Page extract ▸

■ ■ ■ ■

# Gap between garage door and the frame on both sides



## beacon19

The second to the bottom section of my garage door shown gap between the door and the frame. So from the front of the garage door, you can see the 2 inch gap on both end of that section of the garage door.   Other sections of the door fit tightly with the garage door frame. What can be the problem and how do I adjust to fix the gap?  Appreciate any advice or help in advance.


----------



## joecaption

Unclear about where that gap is. Any chance of a picture.
On the sides and top there should have been a piece of vinyl with a strip of rubber attached to it to act as a seal.


----------



## beacon19

I hope I can describe it more clearly.  Let me try.  When I stand outside of the closed garage door, normally, on each side (left or right) of the door should fit snuggly with the door frame and there should be no gap between the panel and the frame.  but now I can stick my fingers into the gap between  the door and the door frame where the door panel supposedly to meet the door frame tightly so one cannot see any gap.   and the gap is on each side of the door at the last to the bottom panel only and not on the top or bottom of the garage door.  I hope this is a bit clearer. thanks.


----------



## joecaption

Onthe inside of the garage look at what the rollers are mounted to. Most often there mounted to an L shaped bracket with two oval shaped holes with two bolts or screws in the hole. Loosen the two bolts or screws and tap the door with the palm or your hand to let the panel move toward the out side a small amount. Very common for all these bolts to come loose over time, so tighten all of them when you get it where you want it. Also lub the rollers. If you go to Lowes they even have a lub that says garage door lub right on the can.


----------



## beacon19

Thanks for the suggestions.  I will follow your instructions and let you know how it goes.  Glad it is not too complicated. Thanks.


----------

■ ■ ■ ■

Dataset extract ▸
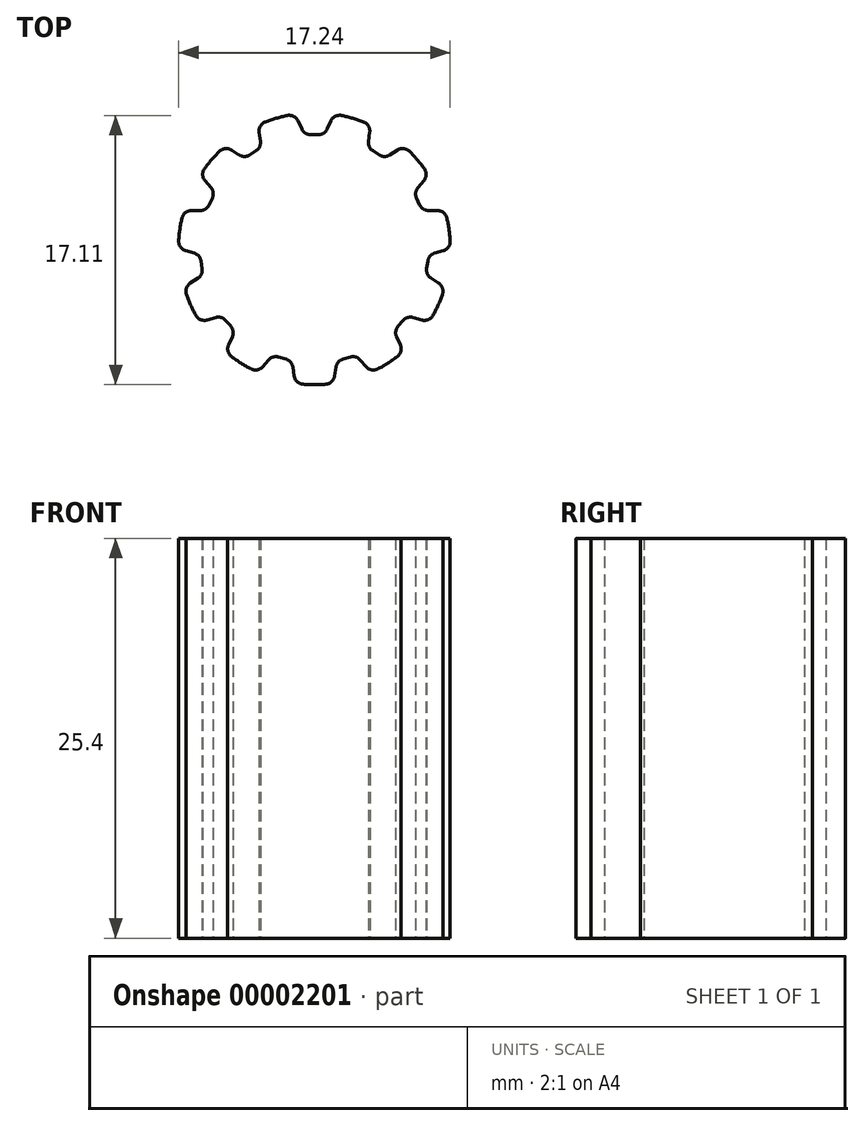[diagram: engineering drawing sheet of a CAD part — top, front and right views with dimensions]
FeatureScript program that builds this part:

■ ■ ■ ■

Stated problem ▸
In the garage door thread, what does the reply say the rollers are most often mounted to?

Result for this task ▸
An L-shaped bracket with two oval-shaped holes, each holding a bolt or screw.